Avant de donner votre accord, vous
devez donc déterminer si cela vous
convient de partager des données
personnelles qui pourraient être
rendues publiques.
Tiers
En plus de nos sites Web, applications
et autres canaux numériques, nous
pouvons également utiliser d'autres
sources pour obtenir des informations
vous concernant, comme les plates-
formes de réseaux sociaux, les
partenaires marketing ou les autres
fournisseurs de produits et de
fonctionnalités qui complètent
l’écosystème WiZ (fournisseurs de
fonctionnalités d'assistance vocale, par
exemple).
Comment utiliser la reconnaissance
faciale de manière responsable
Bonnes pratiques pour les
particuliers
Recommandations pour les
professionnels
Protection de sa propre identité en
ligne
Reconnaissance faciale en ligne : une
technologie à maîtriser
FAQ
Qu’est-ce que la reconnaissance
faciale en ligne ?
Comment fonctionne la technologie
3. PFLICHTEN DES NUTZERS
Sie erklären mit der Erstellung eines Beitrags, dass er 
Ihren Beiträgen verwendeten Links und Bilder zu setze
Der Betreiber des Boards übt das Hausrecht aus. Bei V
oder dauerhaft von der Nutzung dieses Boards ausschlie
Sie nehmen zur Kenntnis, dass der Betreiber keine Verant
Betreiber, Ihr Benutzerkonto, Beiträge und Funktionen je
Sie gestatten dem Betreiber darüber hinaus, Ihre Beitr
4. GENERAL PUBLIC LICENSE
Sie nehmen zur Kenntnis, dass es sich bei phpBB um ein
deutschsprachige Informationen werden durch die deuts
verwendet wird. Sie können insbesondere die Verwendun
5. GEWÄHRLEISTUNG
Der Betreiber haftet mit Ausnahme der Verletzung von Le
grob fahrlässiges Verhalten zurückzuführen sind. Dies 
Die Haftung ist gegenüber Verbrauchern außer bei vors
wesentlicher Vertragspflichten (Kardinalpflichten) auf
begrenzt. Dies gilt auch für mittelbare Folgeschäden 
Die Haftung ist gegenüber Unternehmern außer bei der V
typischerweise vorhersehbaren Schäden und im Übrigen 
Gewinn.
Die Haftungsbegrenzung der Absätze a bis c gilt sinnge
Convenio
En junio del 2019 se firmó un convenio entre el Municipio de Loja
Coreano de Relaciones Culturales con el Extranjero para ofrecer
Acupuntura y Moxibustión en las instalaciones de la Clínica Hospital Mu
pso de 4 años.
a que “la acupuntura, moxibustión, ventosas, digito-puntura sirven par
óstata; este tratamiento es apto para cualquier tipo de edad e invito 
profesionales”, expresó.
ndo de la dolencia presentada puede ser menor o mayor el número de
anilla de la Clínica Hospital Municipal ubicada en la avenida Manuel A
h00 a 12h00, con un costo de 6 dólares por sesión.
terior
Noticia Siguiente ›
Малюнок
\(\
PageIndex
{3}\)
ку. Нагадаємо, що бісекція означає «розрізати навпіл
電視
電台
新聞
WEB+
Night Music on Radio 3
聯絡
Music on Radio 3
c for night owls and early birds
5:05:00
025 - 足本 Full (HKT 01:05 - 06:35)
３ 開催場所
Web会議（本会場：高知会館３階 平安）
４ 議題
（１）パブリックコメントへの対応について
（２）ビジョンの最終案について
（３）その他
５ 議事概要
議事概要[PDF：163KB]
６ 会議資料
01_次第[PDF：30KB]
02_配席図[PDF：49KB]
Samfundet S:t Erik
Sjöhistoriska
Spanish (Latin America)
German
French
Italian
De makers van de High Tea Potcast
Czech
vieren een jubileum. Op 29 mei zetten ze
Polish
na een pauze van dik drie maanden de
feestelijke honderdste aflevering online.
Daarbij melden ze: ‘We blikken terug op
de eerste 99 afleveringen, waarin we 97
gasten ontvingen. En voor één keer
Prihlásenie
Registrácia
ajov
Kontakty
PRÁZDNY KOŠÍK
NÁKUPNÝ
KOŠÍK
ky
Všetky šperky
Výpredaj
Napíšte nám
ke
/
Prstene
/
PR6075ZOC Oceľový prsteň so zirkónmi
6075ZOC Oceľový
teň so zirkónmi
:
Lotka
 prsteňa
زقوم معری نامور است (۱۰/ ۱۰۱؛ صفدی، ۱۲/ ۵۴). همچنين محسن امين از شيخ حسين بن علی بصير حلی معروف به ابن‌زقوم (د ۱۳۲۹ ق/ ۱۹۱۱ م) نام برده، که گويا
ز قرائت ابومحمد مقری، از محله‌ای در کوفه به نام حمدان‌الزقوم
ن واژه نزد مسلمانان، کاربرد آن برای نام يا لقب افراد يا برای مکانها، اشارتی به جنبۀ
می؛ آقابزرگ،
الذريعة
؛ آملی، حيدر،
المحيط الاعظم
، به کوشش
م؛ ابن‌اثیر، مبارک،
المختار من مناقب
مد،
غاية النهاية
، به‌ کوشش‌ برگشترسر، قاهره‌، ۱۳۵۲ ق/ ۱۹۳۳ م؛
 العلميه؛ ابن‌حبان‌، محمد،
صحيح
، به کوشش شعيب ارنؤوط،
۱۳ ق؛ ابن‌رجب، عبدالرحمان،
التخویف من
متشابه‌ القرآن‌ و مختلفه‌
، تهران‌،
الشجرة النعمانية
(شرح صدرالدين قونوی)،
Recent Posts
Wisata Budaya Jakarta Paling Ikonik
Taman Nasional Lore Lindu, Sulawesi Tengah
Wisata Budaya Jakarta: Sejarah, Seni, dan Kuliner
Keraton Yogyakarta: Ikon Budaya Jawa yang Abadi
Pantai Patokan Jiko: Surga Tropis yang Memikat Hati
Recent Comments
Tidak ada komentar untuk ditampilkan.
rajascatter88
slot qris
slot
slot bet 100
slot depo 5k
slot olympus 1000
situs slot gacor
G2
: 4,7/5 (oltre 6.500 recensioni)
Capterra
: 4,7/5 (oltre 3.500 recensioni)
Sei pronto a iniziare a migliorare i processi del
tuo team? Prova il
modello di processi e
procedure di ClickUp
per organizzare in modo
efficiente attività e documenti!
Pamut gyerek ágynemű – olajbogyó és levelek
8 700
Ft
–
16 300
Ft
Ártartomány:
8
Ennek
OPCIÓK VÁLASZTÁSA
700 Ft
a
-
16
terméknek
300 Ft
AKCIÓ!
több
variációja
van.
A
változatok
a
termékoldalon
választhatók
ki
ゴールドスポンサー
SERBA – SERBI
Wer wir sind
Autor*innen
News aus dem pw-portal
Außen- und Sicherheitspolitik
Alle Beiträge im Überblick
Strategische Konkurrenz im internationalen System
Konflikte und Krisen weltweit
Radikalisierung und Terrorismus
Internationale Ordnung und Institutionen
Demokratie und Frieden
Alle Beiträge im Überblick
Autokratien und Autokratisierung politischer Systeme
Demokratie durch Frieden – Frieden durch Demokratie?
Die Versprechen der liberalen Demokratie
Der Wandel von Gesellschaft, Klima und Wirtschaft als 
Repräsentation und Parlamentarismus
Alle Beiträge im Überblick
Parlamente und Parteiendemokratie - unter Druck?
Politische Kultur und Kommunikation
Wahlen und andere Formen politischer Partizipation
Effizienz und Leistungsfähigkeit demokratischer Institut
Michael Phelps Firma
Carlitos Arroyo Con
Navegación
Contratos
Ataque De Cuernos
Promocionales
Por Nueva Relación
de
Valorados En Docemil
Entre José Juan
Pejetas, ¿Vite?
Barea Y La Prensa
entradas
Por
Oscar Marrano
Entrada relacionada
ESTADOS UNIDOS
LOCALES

☆ ☆ ☆

* [What you should do]: Rewrite the lines above from the first one through the line containing "faciale en ligne ?", changing "réseaux sociaux" to "médias sociaux" and leaving everything else unchanged.

* [Reply]:
Avant de donner votre accord, vous
devez donc déterminer si cela vous
convient de partager des données
personnelles qui pourraient être
rendues publiques.
Tiers
En plus de nos sites Web, applications
et autres canaux numériques, nous
pouvons également utiliser d'autres
sources pour obtenir des informations
vous concernant, comme les plates-
formes de médias sociaux, les
partenaires marketing ou les autres
fournisseurs de produits et de
fonctionnalités qui complètent
l’écosystème WiZ (fournisseurs de
fonctionnalités d'assistance vocale, par
exemple).
Comment utiliser la reconnaissance
faciale de manière responsable
Bonnes pratiques pour les
particuliers
Recommandations pour les
professionnels
Protection de sa propre identité en
ligne
Reconnaissance faciale en ligne : une
technologie à maîtriser
FAQ
Qu’est-ce que la reconnaissance
faciale en ligne ?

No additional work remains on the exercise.